Let me limit it then to what I can be absolutely sure of: There was a time (up to say the mid 1970s) that on the California coast from Moro Bay north to the Oregon border, that if you saw a diver in the water with their mask on their forehead they were either in trouble or were a tourist (which meant they were likely in trouble anyway<G>).J.R.:"... we can *no longer* say that" is a problem phrase for me... It implies that we were once able to... I would argue that we have NEVER been able say that.
Please don’t think of MOF as a SIGNAL. It never was used as a SIGNAL, as in, “I think I’m in trouble … hmmm … maybe I better go MOF so that I can get help!” Rather it was recognized as an indicator, an instinctive action of a diver who was in, or who might soon be in, trouble.
Divers who are in trouble and are “in control” have many ways to signal that they were (and continue to be) taught, the entire point was that if MOF was unacceptable behavior in a diver who was “under control,” then … since it is an instinctive move, it was useful as an indicator.

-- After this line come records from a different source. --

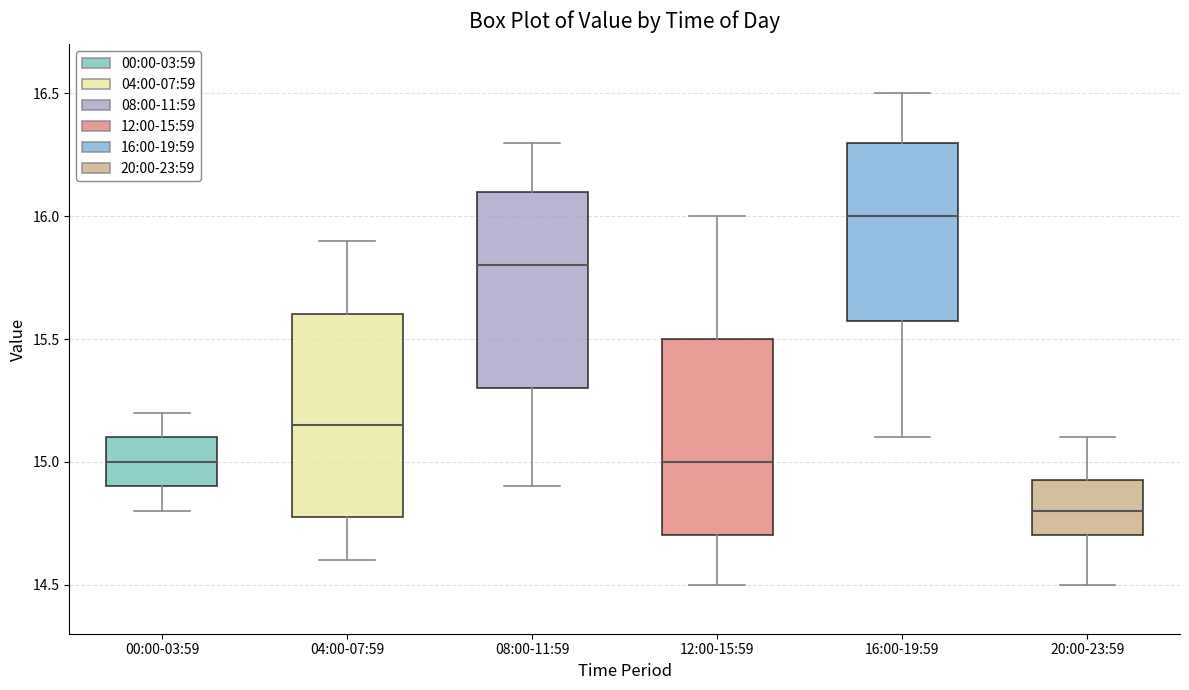

Reading left to right, read every box against the y-axis: the position of its median line, the range the box covers, and the ends of its whiskers. The values are not printed on the chart, so give them approximately, as read against the axis.

00:00-03:59: median 15.00, box 14.90 to 15.10, whiskers 14.80 to 15.20
04:00-07:59: median 15.15, box 14.80 to 15.60, whiskers 14.60 to 15.90
08:00-11:59: median 15.80, box 15.30 to 16.10, whiskers 14.90 to 16.30
12:00-15:59: median 15.00, box 14.70 to 15.50, whiskers 14.50 to 16.00
16:00-19:59: median 16.00, box 15.60 to 16.30, whiskers 15.10 to 16.50
20:00-23:59: median 14.80, box 14.70 to 14.95, whiskers 14.50 to 15.10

It has become a bone of contention because of the aggressive and deprecating way in which it was a taught, “real diver’s don’t do that,” or “you don’t look like a diver with your mask on your forehead,” etc., etc., etc. So many real divers, good divers, competent divers, accomplished divers, who were not part of the compact, took umbrage and invented DIR just to show us left-coasters how it feels (See I can treat it with some levity … now where is Waldo anyway?). My real concern with levity, as respects this issue, is just that the conversation (at least as I’ve observed it) seems to have lost content, even from folks who I respect and usually pay close attention to (sort of like they've all got their computer masks on their foreheads).